The second reason is very closely tied into the last one. Well lets be honest, in a shower, everything is pretty close to everything else. In addition to making the sound louder, all these sound waves bouncing off the walls create an affect known as reverberation or just reverb. You’ve heard it before, it’s what karaoke machines do to try and make people seem not quite so terrible.
Reverb is essentially a whole lot of echoes all very suddenly. If you were in a cave (and why wouldn’t you be?) the echoes come off the cave walls which are usually rather far away. In a shower, they’re nice and close, and you get a lot of echoes all at once. In addition to giving a nice echoey sound which you can hear here: An Example of Reverb – it also smoothes out the pitch of your singing. They noise becomes somewhat blurred, and so you even when your notes are as wobbly as jelly, they sound like they’re stable. This won’t help if you’re singing half an octave off key, but if you’re already close this makes it even better. So secret number two to shower singing – reverb!
The final trick to sounding better in the shower is resonance. Because of the distance between the walls of the shower, certain sound wave frequencies are amplified more so than others. In showers these tend to be nice low bass notes, which gives your voice a nice rich quality.

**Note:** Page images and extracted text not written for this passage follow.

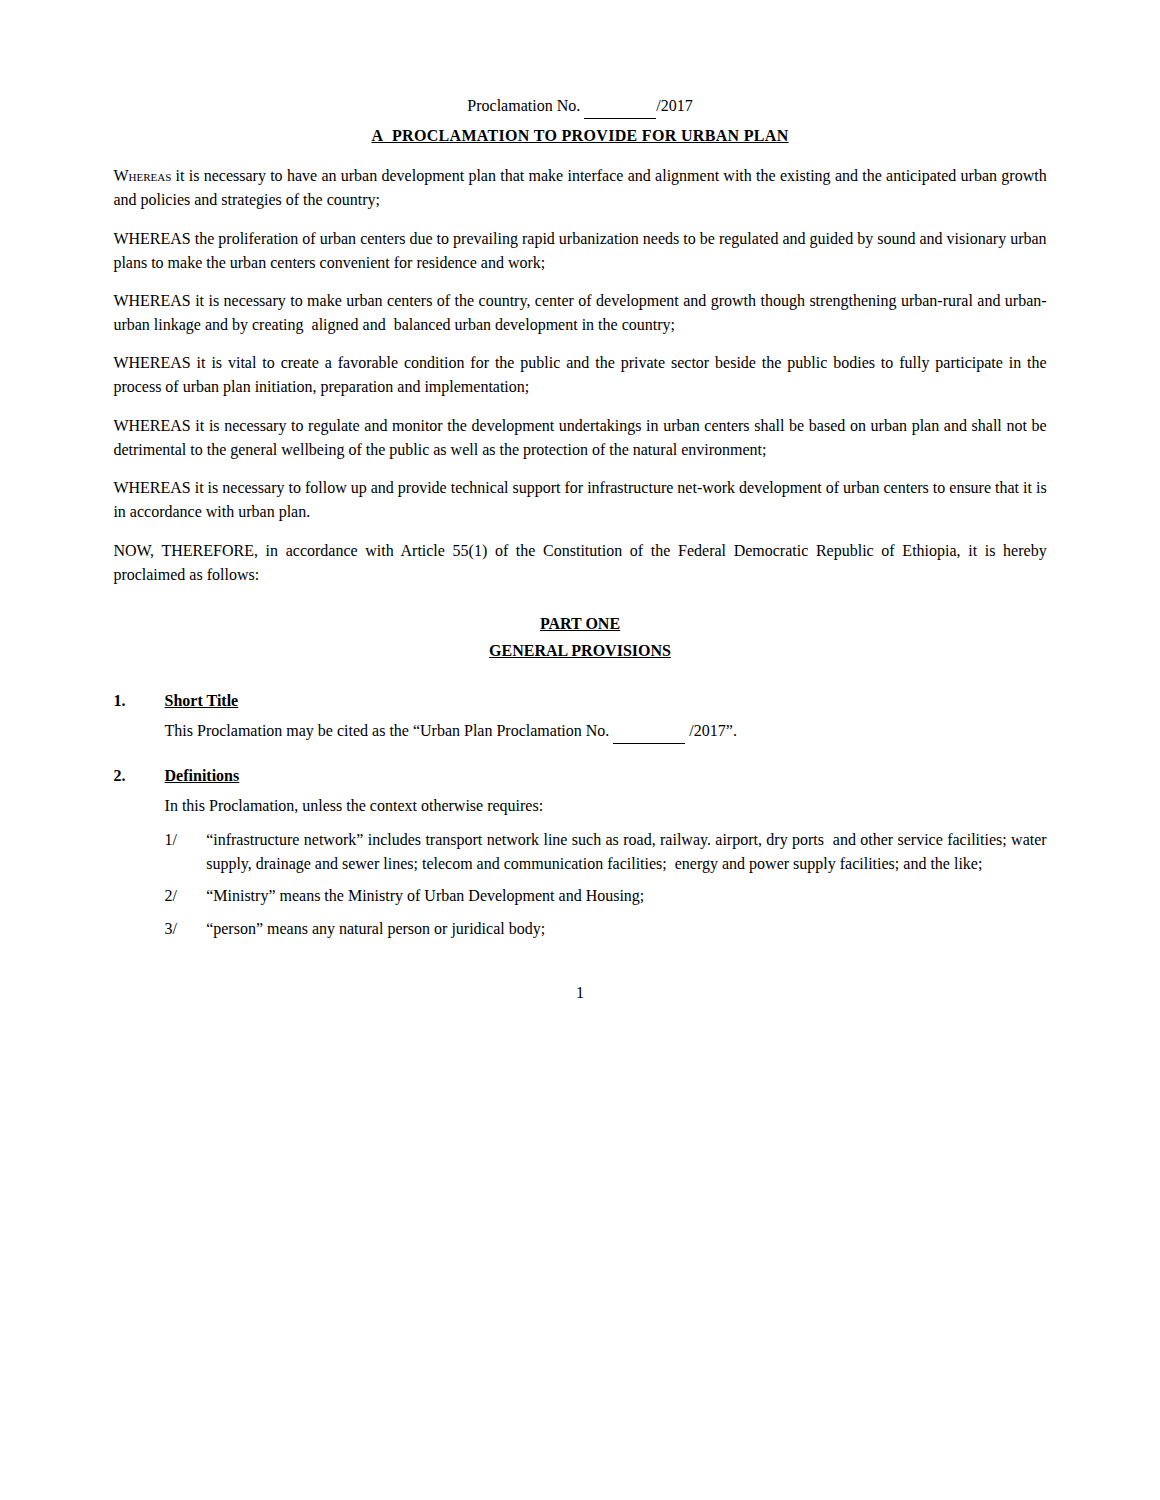Proclamation No. /2017
A PROCLAMATION TO PROVIDE FOR URBAN PLAN
Whereas it is necessary to have an urban development plan that make interface and alignment with the existing and the anticipated urban growth and policies and strategies of the country;
WHEREAS the proliferation of urban centers due to prevailing rapid urbanization needs to be regulated and guided by sound and visionary urban plans to make the urban centers convenient for residence and work;
WHEREAS it is necessary to make urban centers of the country, center of development and growth though strengthening urban-rural and urban-urban linkage and by creating aligned and balanced urban development in the country;
WHEREAS it is vital to create a favorable condition for the public and the private sector beside the public bodies to fully participate in the process of urban plan initiation, preparation and implementation;
WHEREAS it is necessary to regulate and monitor the development undertakings in urban centers shall be based on urban plan and shall not be detrimental to the general wellbeing of the public as well as the protection of the natural environment;
WHEREAS it is necessary to follow up and provide technical support for infrastructure net-work development of urban centers to ensure that it is in accordance with urban plan.
NOW, THEREFORE, in accordance with Article 55(1) of the Constitution of the Federal Democratic Republic of Ethiopia, it is hereby proclaimed as follows:
PART ONE
GENERAL PROVISIONS
1. Short Title
This Proclamation may be cited as the “Urban Plan Proclamation No. /2017”.
2. Definitions
In this Proclamation, unless the context otherwise requires:
1/ “infrastructure network” includes transport network line such as road, railway. airport, dry ports and other service facilities; water supply, drainage and sewer lines; telecom and communication facilities; energy and power supply facilities; and the like;
2/ “Ministry” means the Ministry of Urban Development and Housing;
3/ “person” means any natural person or juridical body;
1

Remember, having a shower curtain instead of a solid door, or having something softer than tiles on the walls can reduce the impact of all of these. MOST importantly, reverb only applies INSIDE the shower, so anyone listening to you from outside will hear a much louder but probably rather wavering voice. In fact, because you pitch your singing off what you can hear, the reverb is actually tricking you, and you will most likely actually be singing even less in tune than normal. So beware of anyone else lurking outside when you start shower singing!